On March 16, I made a 580 mile roundtrip to pick up my oldest son so he could move back in with me. In the days since, my 11- and 13-year-olds have had their school indefinitely postponed. My husband and son got laid off from work because of COVID-19.
My dishwasher broke, which caused my sink to backflow. I had to fix it. Plumbers had been working on my broken tub, but left the job half done and haven't contacted me since so I had to fix that, too.
Today, my car got a flat on the way to get groceries. Grocery shopping itself is abnormal. I'm trying to plan weeks’ worth of meals for three times a day while dealing with shortages and long lines. I'm trying to keep my kids occupied and educated, while navigating food stamps and unemployment. I literally don't have time to dedicate three to six hours a day to schoolwork.
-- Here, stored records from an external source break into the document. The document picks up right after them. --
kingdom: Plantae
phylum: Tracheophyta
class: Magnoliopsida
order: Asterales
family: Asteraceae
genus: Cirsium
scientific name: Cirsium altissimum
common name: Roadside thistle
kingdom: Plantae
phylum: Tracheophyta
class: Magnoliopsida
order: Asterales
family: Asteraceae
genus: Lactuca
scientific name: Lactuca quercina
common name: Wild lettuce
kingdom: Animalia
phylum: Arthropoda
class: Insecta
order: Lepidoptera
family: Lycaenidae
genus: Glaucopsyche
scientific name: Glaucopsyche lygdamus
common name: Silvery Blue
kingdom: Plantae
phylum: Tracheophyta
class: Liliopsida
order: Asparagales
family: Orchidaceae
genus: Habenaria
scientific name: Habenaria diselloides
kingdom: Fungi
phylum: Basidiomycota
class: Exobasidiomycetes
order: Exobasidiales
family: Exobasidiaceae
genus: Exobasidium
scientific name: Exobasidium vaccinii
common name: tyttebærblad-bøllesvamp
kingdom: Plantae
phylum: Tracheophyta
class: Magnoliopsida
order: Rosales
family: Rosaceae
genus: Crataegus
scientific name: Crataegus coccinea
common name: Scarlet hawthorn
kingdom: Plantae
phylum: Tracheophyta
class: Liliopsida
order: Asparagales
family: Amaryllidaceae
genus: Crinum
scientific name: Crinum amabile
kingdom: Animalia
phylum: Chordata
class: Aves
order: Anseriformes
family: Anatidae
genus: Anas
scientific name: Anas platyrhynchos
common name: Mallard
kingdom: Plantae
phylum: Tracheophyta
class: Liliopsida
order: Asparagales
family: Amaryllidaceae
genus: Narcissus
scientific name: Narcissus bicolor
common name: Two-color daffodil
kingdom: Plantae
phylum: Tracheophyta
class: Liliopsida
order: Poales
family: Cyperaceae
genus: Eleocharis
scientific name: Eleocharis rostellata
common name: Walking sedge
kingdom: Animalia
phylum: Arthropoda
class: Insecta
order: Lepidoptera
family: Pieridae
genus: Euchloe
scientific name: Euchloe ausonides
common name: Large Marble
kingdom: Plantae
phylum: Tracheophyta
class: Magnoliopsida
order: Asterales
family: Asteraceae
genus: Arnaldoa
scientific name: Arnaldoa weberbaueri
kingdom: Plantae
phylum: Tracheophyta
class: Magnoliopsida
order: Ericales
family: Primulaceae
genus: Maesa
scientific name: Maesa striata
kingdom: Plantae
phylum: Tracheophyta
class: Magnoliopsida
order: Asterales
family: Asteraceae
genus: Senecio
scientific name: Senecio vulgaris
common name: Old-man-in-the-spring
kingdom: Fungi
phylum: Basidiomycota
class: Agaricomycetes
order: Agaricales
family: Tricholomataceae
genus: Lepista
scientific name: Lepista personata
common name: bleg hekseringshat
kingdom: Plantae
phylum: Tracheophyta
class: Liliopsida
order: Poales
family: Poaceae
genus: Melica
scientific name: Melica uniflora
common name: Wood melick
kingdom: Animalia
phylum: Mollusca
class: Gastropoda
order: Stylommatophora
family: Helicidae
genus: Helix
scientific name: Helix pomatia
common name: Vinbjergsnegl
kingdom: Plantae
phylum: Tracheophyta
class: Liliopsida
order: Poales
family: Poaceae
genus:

While most students don't have large families to juggle, they, too, face inordinate challenges. They've had to find new housing and move in a matter of days. They've lost jobs and have huge unplanned expenses.
Not everyone has access to high-speed internet or a quiet place to work. Even more frightening, some of us are going to catch COVID-19. Some of us already have. Our families and friends are going to fall ill. Some will die.
How can I focus on school when I'm waiting for my high-risk family members in hard-hit areas to be next? It is unrealistic to expect us to handle the stress of COVID-19 challenges and maintain our GPAs
I'm calling on educational and government officials to temporarily suspend classes, not just in person but online. While it's a huge hit to our educational trajectory, judging our ability to focus and produce under such constraints will also irrevocably damage our educational careers.
I wish I had time to make a more eloquent plea, time to cite news reports on students who are struggling to make ends meet, time to come up with a solution.
But I don't. I'm exhausted. I don't know how I'm supposed to write papers when I don't even have time to write this.
Please. Don't add to our burdens by expecting us to continue our education as if everything were normal.
I pray everyone come out the other side of this with their health and families intact.